Reflections on a Decade of Advocacy

For the past ten years, I have been privileged to be a writer and advocate for the migraine community, sharing my journey and amplifying the voices of others on Migraine.com. Looking back, I am struck by how much has changed—both in terms of available treatments and in the way we, as a community, have come together to fight for better care, awareness, and support.

How migraine treatments have changed

When I began my advocacy work, treatment options were extremely limited. In 2015, most migraine treatments were repurposed from other conditions, often with mixed results and significant side effects. Preventative options were few, and acute treatments often left patients struggling with inefficacy or rebound headaches. However, in the past decade, we have seen an incredible shift. The development of CGRP inhibitors has transformed migraine treatment, providing targeted relief for many who previously had little hope. Neuromodulation devices have also emerged, offering non-pharmaceutical alternatives. The landscape has changed in ways I never imagined, and while there is still much work to be done, I feel hopeful about the future. Also, I personally have benefitted from some of these new treatments!

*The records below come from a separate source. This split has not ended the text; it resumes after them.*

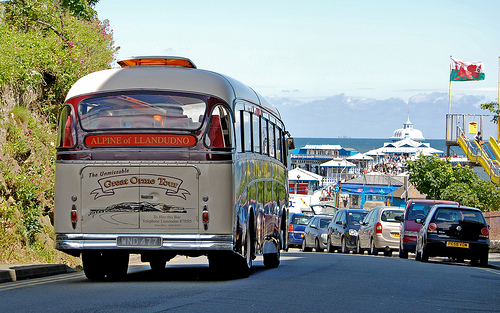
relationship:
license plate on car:
[446, 241, 469, 248] [416, 201, 491, 264]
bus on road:
[51, 55, 296, 282] [0, 236, 499, 308]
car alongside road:
[286, 213, 315, 253] [0, 236, 499, 308]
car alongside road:
[356, 206, 407, 255] [5, 241, 496, 310]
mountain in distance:
[269, 92, 491, 145] [3, 4, 499, 166]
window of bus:
[61, 94, 225, 157] [51, 55, 296, 282]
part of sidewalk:
[480, 245, 499, 269] [478, 237, 498, 260]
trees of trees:
[5, 4, 110, 70] [5, 4, 120, 272]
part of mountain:
[296, 98, 369, 135] [269, 92, 491, 145]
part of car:
[370, 212, 397, 227] [353, 199, 407, 260]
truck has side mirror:
[394, 199, 460, 259] [392, 210, 401, 221]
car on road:
[415, 204, 490, 266] [0, 236, 499, 308]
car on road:
[399, 198, 492, 248] [0, 236, 499, 308]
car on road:
[326, 209, 372, 253] [0, 236, 499, 308]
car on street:
[297, 206, 339, 253] [3, 236, 495, 307]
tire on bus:
[205, 203, 260, 281] [51, 55, 296, 282]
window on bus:
[78, 95, 207, 130] [45, 43, 319, 279]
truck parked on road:
[394, 195, 468, 264] [0, 236, 499, 308]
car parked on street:
[354, 193, 405, 253] [3, 236, 495, 307]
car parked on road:
[322, 207, 370, 254] [0, 236, 499, 308]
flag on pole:
[450, 56, 485, 81] [442, 50, 457, 143]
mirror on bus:
[282, 123, 297, 158] [51, 24, 323, 295]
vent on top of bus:
[109, 42, 202, 86] [45, 43, 319, 279]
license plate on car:
[445, 235, 474, 252] [409, 194, 493, 264]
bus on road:
[45, 43, 319, 279] [0, 236, 499, 308]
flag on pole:
[443, 46, 493, 96] [442, 43, 460, 147]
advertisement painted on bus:
[81, 164, 206, 236] [51, 55, 296, 282]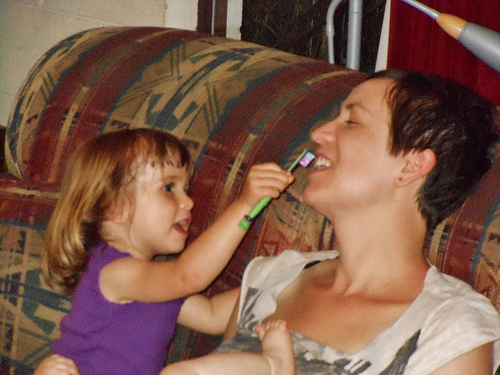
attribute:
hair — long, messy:
[78, 139, 106, 166]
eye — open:
[166, 187, 172, 192]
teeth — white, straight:
[183, 223, 186, 225]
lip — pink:
[183, 232, 187, 239]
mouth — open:
[174, 217, 193, 240]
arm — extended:
[125, 266, 195, 283]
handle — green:
[258, 202, 265, 210]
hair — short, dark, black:
[412, 85, 463, 126]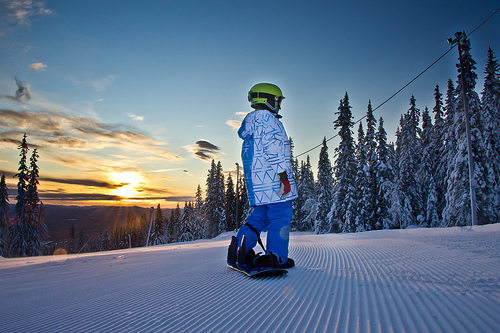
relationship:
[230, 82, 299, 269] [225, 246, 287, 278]
person on snowboard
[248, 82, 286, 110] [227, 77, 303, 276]
yellow helmet on person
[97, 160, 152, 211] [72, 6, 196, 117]
sun in sky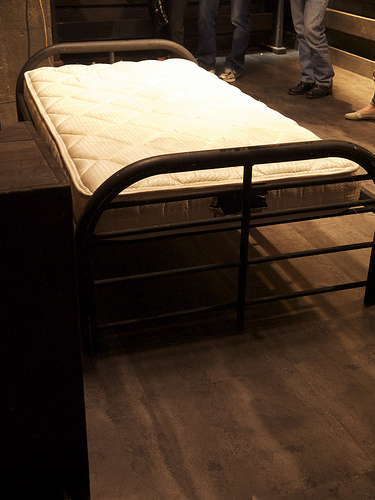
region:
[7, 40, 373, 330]
Small metal frame toddler bed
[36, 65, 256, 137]
White single mattress with quilting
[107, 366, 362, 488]
Light brown tile floor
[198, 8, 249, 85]
A person wearing jeans and tennis shoes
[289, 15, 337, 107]
Person wearing jeans and black boots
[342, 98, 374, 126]
Small beige slip on shoe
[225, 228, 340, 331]
Shadow from the frame of the bed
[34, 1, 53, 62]
Yellow cord hanging down the wall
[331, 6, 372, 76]
Wooden slats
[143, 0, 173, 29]
Small black purse with metal decorations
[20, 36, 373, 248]
a grey metal bed frame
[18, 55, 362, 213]
a mattress on a bed frame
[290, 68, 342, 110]
black shoes on a man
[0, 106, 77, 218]
a dark wooden chest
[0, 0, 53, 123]
a concrete block wall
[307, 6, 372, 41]
a horizontal wood board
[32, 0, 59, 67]
a cord running down a wall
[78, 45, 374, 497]
a dirty gray floor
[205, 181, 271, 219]
a tag on a mattress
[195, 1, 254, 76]
a pair of legs in blue jeans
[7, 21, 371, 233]
a bed with a mattress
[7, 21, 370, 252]
bed frame with mattress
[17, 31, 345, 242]
people standing around a bed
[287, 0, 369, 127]
a person's legs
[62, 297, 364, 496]
a cement floor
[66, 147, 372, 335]
a metal bed frame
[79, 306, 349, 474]
a concrete floor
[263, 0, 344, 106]
a person's leg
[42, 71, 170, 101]
top part of the mattress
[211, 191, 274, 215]
label on front of mattress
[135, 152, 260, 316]
part of bed railing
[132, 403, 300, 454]
a portion of the carpet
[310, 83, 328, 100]
black shoe on foot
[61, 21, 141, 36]
a shelf behind bed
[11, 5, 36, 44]
part of the wall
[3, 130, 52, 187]
top of the brown dresser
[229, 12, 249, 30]
the knee on person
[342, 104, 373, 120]
shoe on woman's foot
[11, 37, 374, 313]
a naked mattress on a metal bed frame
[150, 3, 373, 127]
the legs and feet of four people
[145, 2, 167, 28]
a black purse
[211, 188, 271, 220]
an old, tattered mattress tag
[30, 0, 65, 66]
yellow wire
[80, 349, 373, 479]
dirty and scuffed floor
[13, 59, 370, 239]
an uncovered mattress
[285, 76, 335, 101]
black mens shoes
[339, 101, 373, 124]
taupe womens flats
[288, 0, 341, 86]
men's blue jeans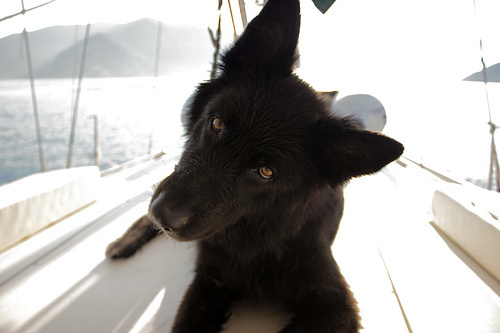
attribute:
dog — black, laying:
[149, 41, 365, 302]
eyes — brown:
[206, 110, 286, 191]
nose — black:
[149, 185, 197, 230]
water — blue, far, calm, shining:
[18, 76, 90, 139]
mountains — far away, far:
[46, 19, 116, 70]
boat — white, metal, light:
[29, 188, 107, 329]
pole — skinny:
[80, 31, 94, 58]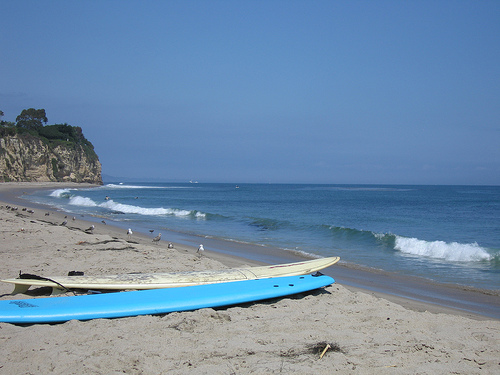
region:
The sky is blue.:
[6, 3, 448, 101]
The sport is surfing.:
[11, 20, 478, 352]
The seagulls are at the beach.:
[8, 188, 247, 275]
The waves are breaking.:
[253, 199, 496, 264]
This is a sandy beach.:
[307, 302, 433, 341]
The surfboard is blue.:
[6, 284, 276, 321]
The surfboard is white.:
[13, 241, 350, 285]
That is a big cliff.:
[0, 132, 110, 190]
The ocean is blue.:
[203, 183, 483, 245]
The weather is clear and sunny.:
[5, 38, 491, 363]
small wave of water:
[124, 192, 265, 262]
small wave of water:
[84, 180, 208, 251]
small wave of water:
[53, 121, 214, 251]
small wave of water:
[97, 168, 244, 330]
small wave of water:
[145, 212, 217, 266]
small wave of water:
[107, 144, 188, 239]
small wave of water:
[160, 184, 250, 299]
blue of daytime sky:
[264, 15, 384, 89]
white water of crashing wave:
[382, 226, 485, 264]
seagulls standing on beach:
[77, 212, 211, 258]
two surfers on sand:
[102, 247, 345, 322]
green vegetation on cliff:
[58, 129, 104, 162]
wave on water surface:
[300, 215, 372, 244]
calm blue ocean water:
[403, 194, 470, 226]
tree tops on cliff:
[18, 96, 50, 122]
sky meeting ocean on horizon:
[398, 175, 446, 197]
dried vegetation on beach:
[303, 337, 352, 361]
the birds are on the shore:
[72, 206, 209, 263]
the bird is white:
[193, 229, 211, 268]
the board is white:
[17, 240, 344, 286]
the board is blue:
[8, 266, 348, 325]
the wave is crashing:
[342, 207, 482, 264]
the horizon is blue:
[278, 105, 444, 153]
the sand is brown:
[344, 305, 447, 362]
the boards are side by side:
[7, 245, 353, 326]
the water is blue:
[326, 181, 452, 214]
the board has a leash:
[22, 265, 57, 285]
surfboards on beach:
[2, 243, 355, 340]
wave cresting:
[370, 221, 493, 282]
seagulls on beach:
[21, 193, 213, 256]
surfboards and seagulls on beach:
[0, 174, 375, 328]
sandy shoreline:
[7, 149, 478, 352]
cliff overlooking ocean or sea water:
[21, 115, 139, 202]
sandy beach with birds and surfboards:
[17, 166, 487, 361]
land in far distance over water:
[22, 115, 444, 262]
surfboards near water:
[2, 190, 462, 345]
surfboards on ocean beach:
[14, 166, 467, 343]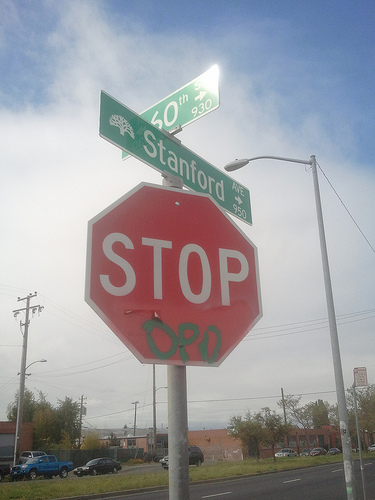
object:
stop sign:
[81, 180, 262, 371]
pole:
[165, 365, 189, 498]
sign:
[99, 89, 251, 226]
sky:
[198, 12, 336, 100]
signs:
[120, 63, 220, 163]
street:
[55, 472, 375, 499]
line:
[280, 474, 301, 484]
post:
[11, 289, 45, 463]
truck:
[8, 453, 74, 480]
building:
[254, 424, 330, 461]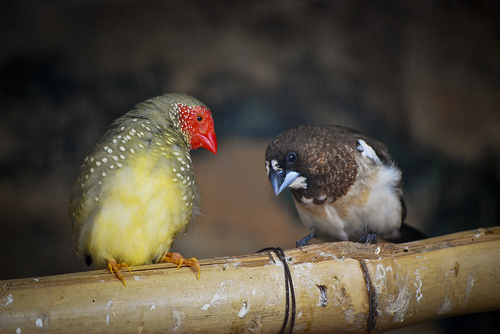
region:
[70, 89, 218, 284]
the bird has red color beak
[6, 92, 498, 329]
two birds are standing on the same wood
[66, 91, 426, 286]
the bird with brown feet is looking at the other bird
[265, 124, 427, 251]
the bird has black tarsus and feet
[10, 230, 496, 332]
a thin black thread is tied around the wood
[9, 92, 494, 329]
a thin rope is tied around the wood between the two birds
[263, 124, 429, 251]
the beak of the bird is sharp and pointing downwards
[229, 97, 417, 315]
a bird on a pole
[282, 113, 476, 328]
a small bird on a pole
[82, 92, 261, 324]
a small bird on pole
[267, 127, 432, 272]
a small bird outside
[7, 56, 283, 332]
a small bird outside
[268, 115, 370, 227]
a small bird standing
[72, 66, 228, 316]
a small bird standing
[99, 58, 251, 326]
a small bird outside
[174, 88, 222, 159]
the beak is red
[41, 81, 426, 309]
two birds on a log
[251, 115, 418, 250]
the bird is brown and white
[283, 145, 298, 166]
the eye is black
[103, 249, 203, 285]
the legs of bird are yellow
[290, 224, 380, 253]
the legs of bird are blue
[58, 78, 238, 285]
bird is turned to the left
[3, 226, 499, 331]
the pole is color brown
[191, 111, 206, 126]
the eye is color black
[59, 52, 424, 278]
a pair of birds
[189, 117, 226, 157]
red beak on the birds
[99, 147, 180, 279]
yellow feathers on the bird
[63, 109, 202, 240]
white spots on bird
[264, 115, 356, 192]
brown feathers on bird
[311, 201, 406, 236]
white feathers on bird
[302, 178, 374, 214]
tan feathers on bird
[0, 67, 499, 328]
birds sitting on bamboo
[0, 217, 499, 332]
the bamboo is brown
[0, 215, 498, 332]
white spots on bamboo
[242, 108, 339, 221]
head of a bird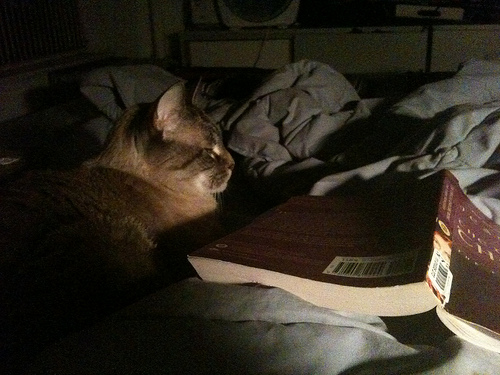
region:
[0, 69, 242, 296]
cat sleeping on a comforter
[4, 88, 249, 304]
cat sleeping in semi-darkness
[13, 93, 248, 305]
a tabby cat laying down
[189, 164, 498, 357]
an open book on the bed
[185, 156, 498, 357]
an open softback book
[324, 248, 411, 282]
bar code on the book cover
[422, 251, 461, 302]
a second bar code on the book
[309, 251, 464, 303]
pair of bar codes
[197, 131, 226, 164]
closed eye of the cat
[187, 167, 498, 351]
book with a brown cover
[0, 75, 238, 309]
cat asleep on bed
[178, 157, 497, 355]
book on a bed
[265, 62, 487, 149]
comforter on a bed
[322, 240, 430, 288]
upc code on a book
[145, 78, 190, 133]
right ear of a cat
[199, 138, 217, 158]
closed right eye of a cat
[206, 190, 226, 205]
whiskers on a cat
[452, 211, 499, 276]
title of a book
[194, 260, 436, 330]
pages of a book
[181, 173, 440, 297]
back cover of a book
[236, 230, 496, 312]
The book is open.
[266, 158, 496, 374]
The book is on the bed.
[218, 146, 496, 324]
The book is laying down.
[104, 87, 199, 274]
The cat is brown.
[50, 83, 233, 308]
The cat is laying on the bed.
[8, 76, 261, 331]
The cat is sleeping.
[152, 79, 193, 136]
Her ear is brown.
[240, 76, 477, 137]
The blanket is grey.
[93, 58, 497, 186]
The blanket is wrinkled up.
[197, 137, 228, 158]
Her eye is white.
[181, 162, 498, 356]
books is turned over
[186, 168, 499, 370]
book on the top cover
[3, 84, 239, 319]
cat is lying down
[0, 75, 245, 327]
cat lying on cover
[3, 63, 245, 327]
cat next to book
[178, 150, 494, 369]
book next to cat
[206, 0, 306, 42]
fan on top of shelf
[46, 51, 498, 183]
cover is bunched on bed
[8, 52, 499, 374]
cover is a green/gray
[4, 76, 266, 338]
cat is asleep on bed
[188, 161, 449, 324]
Back of book on bed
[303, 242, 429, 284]
White label on book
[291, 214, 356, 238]
White lettering on book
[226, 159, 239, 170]
Cats nose is brown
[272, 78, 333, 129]
Grey blanket on bed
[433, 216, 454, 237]
Yellow sticker on book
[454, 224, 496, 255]
Yellow lettering on book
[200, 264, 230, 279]
White paper in book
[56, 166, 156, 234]
Yellowish brown stripes on cat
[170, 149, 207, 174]
Dark brown stripe on cats face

Participating in policy advocacy

One of the most impactful aspects of my advocacy has been my involvement with Headache on the Hill. For the past four years, I have had the honor of participating in this annual event, where patients, caregivers, and healthcare professionals meet with lawmakers to advocate for migraine and headache research funding, improved access to care, and better policies for those living with headache disorders. Each year, I am inspired by the passion and dedication of my fellow advocates. These conversations are not always easy, but they are essential. Progress may be slow, but it is happening, and I am proud to be part of this movement.

Advocacy through storytelling

Beyond policy advocacy, I found deep fulfillment in my work with Miles for Migraine. Volunteering with this organization has allowed me to connect with others who truly understand the challenges of living with migraine. One of my most meaningful contributions has been compiling "Dear Migraine," a book that brings together personal reflections and artwork created by those affected by migraine. This project was a labor of love, not only because it raises funds for Miles for Migraine but also because it provides a space for people to share their struggles, triumphs, and reflections on living with this condition. The power of storytelling is immense, and I hope this book helps others feel seen and validated.

Learning from other experiences

Through my work on Migraine.com, I have had the privilege of learning from the community. Every story, comment, and shared experience has deepened my understanding of the many ways migraine impacts people's lives. It has reinforced the importance of advocating, not just for better treatments, but also for increased awareness, workplace protections, and improved quality of life. The stigma surrounding migraine remains a significant barrier, but by continuing to speak out, we are chipping away at misconceptions and creating change.

Where does that leave us?

As I reflect on this journey, I know that the fight is far from over. There are still too many people suffering in silence, struggling to access care, or feeling dismissed by those who do not understand the true burden of migraine. But I also know that we have made incredible progress, and I believe in a brighter future for those living with this disease. I will never stop advocating because no one with migraine should have to fight alone.